Court Opinion

ID: 9463367
Source: CourtListenerOpinion
Date Created: 2023-08-04 23:04:25.820778+00
Date Added: 2024-06-11T17:38:03.415423
License: Public Domain

McCREE, Circuit Judge
(dissenting).
I respectfully dissent. It is clear from the definitions provided in 20 C.F.R. § 410.-110 that in order to be a “miner” for the purposes of the Federal Coal Mine Health and Safety Act, an individual must be working “as an employee in a coal mine,” and that an “employee” is an “individual in a legal relationship (between the person for whom he performs services and himself) of employer and employee under the usual common-law rules.”

[EXPLORE THE MATERIAL]
[1] In the dissent, what must an individual be working as to count as a "miner" under the Federal Coal Mine Health and Safety Act?
[2] Write the next part of the dissent, continuing after its last sentence.
The items were drawn from a separate source.

[Chart understanding data]
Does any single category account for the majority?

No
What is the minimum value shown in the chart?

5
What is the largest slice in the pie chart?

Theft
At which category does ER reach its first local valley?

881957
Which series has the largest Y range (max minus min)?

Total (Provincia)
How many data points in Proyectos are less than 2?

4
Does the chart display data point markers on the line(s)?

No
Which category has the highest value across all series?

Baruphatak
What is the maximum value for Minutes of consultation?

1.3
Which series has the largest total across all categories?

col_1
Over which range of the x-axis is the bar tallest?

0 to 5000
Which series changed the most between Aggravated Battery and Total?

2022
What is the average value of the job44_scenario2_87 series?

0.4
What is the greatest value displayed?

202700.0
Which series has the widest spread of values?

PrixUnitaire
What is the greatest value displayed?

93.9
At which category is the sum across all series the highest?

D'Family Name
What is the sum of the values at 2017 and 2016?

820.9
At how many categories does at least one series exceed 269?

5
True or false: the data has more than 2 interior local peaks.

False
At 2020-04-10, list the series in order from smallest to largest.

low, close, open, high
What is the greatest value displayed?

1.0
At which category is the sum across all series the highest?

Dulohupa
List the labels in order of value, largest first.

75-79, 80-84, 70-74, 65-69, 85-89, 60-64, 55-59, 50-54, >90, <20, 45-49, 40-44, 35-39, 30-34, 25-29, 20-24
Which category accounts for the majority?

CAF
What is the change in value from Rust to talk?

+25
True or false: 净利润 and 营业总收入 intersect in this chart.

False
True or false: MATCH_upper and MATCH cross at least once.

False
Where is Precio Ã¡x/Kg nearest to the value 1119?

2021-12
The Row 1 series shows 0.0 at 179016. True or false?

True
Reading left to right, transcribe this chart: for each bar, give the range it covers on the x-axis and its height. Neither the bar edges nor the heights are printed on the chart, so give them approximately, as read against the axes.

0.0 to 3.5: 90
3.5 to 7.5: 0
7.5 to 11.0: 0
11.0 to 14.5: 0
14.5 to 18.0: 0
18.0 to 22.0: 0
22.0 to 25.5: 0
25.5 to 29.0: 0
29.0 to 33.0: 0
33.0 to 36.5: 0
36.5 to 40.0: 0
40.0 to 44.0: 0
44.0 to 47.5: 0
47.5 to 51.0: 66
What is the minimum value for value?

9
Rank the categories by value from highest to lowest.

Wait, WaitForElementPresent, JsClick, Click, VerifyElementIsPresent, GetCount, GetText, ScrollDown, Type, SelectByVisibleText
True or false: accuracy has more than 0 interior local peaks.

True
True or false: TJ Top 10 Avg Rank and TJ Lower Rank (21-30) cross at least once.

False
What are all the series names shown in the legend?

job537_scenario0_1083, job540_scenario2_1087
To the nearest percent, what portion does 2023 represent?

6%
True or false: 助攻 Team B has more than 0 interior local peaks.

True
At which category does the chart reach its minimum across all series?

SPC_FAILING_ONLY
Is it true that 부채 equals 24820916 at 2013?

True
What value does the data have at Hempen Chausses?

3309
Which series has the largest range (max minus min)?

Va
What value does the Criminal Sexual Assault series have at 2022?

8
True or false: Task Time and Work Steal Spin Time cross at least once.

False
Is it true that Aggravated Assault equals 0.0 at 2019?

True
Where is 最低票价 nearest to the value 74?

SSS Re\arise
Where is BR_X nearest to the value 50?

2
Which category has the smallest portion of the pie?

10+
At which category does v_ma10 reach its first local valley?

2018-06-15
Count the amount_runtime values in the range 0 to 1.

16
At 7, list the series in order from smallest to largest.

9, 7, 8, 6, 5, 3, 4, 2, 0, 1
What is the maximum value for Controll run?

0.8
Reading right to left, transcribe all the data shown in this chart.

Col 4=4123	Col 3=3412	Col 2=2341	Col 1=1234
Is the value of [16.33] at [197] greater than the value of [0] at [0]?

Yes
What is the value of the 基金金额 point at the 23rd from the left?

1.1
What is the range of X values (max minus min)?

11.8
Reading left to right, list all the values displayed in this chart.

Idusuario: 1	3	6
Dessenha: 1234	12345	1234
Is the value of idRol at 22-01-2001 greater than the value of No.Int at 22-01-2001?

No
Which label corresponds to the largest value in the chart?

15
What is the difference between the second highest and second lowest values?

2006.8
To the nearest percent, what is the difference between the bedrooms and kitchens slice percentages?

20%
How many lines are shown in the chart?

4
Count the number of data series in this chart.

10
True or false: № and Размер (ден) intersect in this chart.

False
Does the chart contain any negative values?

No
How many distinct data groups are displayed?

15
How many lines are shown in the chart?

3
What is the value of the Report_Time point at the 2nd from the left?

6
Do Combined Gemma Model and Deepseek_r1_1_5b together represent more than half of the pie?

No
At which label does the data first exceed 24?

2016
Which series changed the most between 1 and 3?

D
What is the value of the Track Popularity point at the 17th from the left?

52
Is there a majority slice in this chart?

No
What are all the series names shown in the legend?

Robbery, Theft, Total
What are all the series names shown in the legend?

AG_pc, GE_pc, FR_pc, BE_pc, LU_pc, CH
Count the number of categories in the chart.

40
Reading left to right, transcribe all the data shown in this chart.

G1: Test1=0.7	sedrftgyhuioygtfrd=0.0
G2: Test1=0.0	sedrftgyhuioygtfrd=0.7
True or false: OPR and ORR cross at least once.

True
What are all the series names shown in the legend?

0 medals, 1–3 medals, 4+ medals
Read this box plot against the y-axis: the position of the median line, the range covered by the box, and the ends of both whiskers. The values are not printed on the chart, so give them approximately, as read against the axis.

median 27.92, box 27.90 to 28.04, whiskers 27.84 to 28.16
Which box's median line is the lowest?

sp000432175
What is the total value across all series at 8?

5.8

[ANSWERS BY ITEM]
[1] As an employee in a coal mine.

[2]
In order to be an employee, therefore, a person must be employed by a legal entity other than himself. Even if he possessed an interest in the entity for which he worked, he would be in the necessary legal relationship with the entity. Accordingly, I do not agree with the Secretary’s adoption of the administrative law judge’s conclusion that the legal status of the Montel Coal Company — whether it be partnership, joint venture, or corporation — is irrelevant to this case. If the Montel Coal Company were a separate legal entity, then the years during which appellant was employed by it should have been counted as years during which he was employed as a miner for the purpose of the presumption about the origin of disability due to pneumoconiosis.
Because of his improper view of the law, the administrative law judge made no findings regarding the exact status of the Mon-tel Coal Company or the appellant’s precise relationship to it. I would remand for the purpose of permitting a resolution of these questions.